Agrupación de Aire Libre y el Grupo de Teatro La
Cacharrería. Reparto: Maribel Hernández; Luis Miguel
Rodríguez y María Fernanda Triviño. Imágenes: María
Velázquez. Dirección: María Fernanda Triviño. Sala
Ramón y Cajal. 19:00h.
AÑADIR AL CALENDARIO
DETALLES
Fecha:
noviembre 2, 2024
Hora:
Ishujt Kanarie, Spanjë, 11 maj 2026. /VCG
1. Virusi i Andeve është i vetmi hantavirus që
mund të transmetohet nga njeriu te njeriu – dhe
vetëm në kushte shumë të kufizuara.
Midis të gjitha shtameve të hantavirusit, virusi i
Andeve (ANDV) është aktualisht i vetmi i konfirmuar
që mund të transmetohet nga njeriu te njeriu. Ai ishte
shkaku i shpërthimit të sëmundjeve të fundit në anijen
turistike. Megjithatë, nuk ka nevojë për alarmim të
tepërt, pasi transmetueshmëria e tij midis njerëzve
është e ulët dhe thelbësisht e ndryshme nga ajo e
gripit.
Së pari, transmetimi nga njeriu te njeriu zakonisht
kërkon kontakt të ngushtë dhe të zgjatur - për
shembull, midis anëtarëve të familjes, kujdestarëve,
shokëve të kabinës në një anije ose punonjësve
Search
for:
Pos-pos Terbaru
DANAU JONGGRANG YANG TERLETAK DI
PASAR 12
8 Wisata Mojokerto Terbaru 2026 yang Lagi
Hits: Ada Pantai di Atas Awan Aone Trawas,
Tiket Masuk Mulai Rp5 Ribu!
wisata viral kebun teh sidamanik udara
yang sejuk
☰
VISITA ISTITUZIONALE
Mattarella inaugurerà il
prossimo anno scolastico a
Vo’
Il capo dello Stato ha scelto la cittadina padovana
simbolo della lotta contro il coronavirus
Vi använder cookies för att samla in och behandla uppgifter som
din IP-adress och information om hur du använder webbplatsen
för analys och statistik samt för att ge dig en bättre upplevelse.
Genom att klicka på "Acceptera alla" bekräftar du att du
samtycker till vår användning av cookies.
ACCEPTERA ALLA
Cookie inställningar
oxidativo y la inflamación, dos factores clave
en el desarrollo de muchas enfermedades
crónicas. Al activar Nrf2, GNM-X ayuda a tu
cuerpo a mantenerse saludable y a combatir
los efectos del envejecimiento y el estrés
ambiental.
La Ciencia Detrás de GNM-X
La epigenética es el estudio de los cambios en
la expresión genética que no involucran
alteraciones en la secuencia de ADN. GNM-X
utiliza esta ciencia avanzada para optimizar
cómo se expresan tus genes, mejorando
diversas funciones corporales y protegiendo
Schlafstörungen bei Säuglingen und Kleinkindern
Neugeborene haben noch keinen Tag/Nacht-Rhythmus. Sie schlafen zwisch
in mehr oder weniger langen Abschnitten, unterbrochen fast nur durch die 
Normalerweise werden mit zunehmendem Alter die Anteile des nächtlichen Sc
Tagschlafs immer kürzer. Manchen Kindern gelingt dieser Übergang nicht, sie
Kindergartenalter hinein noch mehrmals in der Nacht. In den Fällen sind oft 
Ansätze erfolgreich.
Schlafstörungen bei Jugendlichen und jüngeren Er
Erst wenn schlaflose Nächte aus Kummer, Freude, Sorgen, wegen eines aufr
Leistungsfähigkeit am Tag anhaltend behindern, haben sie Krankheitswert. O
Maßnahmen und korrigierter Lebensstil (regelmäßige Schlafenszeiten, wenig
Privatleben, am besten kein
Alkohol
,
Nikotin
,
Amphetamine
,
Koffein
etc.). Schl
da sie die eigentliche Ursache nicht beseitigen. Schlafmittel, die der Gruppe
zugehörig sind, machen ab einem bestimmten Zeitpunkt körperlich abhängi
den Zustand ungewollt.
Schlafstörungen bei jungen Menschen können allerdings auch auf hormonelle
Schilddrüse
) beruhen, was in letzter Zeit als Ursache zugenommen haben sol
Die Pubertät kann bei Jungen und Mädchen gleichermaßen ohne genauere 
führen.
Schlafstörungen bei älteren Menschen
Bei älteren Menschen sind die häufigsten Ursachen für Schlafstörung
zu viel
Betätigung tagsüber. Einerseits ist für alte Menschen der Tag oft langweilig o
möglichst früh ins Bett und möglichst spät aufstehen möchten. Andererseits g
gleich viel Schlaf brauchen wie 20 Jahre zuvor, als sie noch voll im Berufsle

# [Instructions for the task]
Set down the records once more, character for character.

# [Task output]
Agrupación de Aire Libre y el Grupo de Teatro La
Cacharrería. Reparto: Maribel Hernández; Luis Miguel
Rodríguez y María Fernanda Triviño. Imágenes: María
Velázquez. Dirección: María Fernanda Triviño. Sala
Ramón y Cajal. 19:00h.
AÑADIR AL CALENDARIO
DETALLES
Fecha:
noviembre 2, 2024
Hora:
Ishujt Kanarie, Spanjë, 11 maj 2026. /VCG
1. Virusi i Andeve është i vetmi hantavirus që
mund të transmetohet nga njeriu te njeriu – dhe
vetëm në kushte shumë të kufizuara.
Midis të gjitha shtameve të hantavirusit, virusi i
Andeve (ANDV) është aktualisht i vetmi i konfirmuar
që mund të transmetohet nga njeriu te njeriu. Ai ishte
shkaku i shpërthimit të sëmundjeve të fundit në anijen
turistike. Megjithatë, nuk ka nevojë për alarmim të
tepërt, pasi transmetueshmëria e tij midis njerëzve
është e ulët dhe thelbësisht e ndryshme nga ajo e
gripit.
Së pari, transmetimi nga njeriu te njeriu zakonisht
kërkon kontakt të ngushtë dhe të zgjatur - për
shembull, midis anëtarëve të familjes, kujdestarëve,
shokëve të kabinës në një anije ose punonjësve
Search
for:
Pos-pos Terbaru
DANAU JONGGRANG YANG TERLETAK DI
PASAR 12
8 Wisata Mojokerto Terbaru 2026 yang Lagi
Hits: Ada Pantai di Atas Awan Aone Trawas,
Tiket Masuk Mulai Rp5 Ribu!
wisata viral kebun teh sidamanik udara
yang sejuk
☰
VISITA ISTITUZIONALE
Mattarella inaugurerà il
prossimo anno scolastico a
Vo’
Il capo dello Stato ha scelto la cittadina padovana
simbolo della lotta contro il coronavirus
Vi använder cookies för att samla in och behandla uppgifter som
din IP-adress och information om hur du använder webbplatsen
för analys och statistik samt för att ge dig en bättre upplevelse.
Genom att klicka på "Acceptera alla" bekräftar du att du
samtycker till vår användning av cookies.
ACCEPTERA ALLA
Cookie inställningar
oxidativo y la inflamación, dos factores clave
en el desarrollo de muchas enfermedades
crónicas. Al activar Nrf2, GNM-X ayuda a tu
cuerpo a mantenerse saludable y a combatir
los efectos del envejecimiento y el estrés
ambiental.
La Ciencia Detrás de GNM-X
La epigenética es el estudio de los cambios en
la expresión genética que no involucran
alteraciones en la secuencia de ADN. GNM-X
utiliza esta ciencia avanzada para optimizar
cómo se expresan tus genes, mejorando
diversas funciones corporales y protegiendo
Schlafstörungen bei Säuglingen und Kleinkindern
Neugeborene haben noch keinen Tag/Nacht-Rhythmus. Sie schlafen zwisch
in mehr oder weniger langen Abschnitten, unterbrochen fast nur durch die 
Normalerweise werden mit zunehmendem Alter die Anteile des nächtlichen Sc
Tagschlafs immer kürzer. Manchen Kindern gelingt dieser Übergang nicht, sie
Kindergartenalter hinein noch mehrmals in der Nacht. In den Fällen sind oft 
Ansätze erfolgreich.
Schlafstörungen bei Jugendlichen und jüngeren Er
Erst wenn schlaflose Nächte aus Kummer, Freude, Sorgen, wegen eines aufr
Leistungsfähigkeit am Tag anhaltend behindern, haben sie Krankheitswert. O
Maßnahmen und korrigierter Lebensstil (regelmäßige Schlafenszeiten, wenig
Privatleben, am besten kein
Alkohol
,
Nikotin
,
Amphetamine
,
Koffein
etc.). Schl
da sie die eigentliche Ursache nicht beseitigen. Schlafmittel, die der Gruppe
zugehörig sind, machen ab einem bestimmten Zeitpunkt körperlich abhängi
den Zustand ungewollt.
Schlafstörungen bei jungen Menschen können allerdings auch auf hormonelle
Schilddrüse
) beruhen, was in letzter Zeit als Ursache zugenommen haben sol
Die Pubertät kann bei Jungen und Mädchen gleichermaßen ohne genauere 
führen.
Schlafstörungen bei älteren Menschen
Bei älteren Menschen sind die häufigsten Ursachen für Schlafstörung
zu viel
Betätigung tagsüber. Einerseits ist für alte Menschen der Tag oft langweilig o
möglichst früh ins Bett und möglichst spät aufstehen möchten. Andererseits g
gleich viel Schlaf brauchen wie 20 Jahre zuvor, als sie noch voll im Berufsle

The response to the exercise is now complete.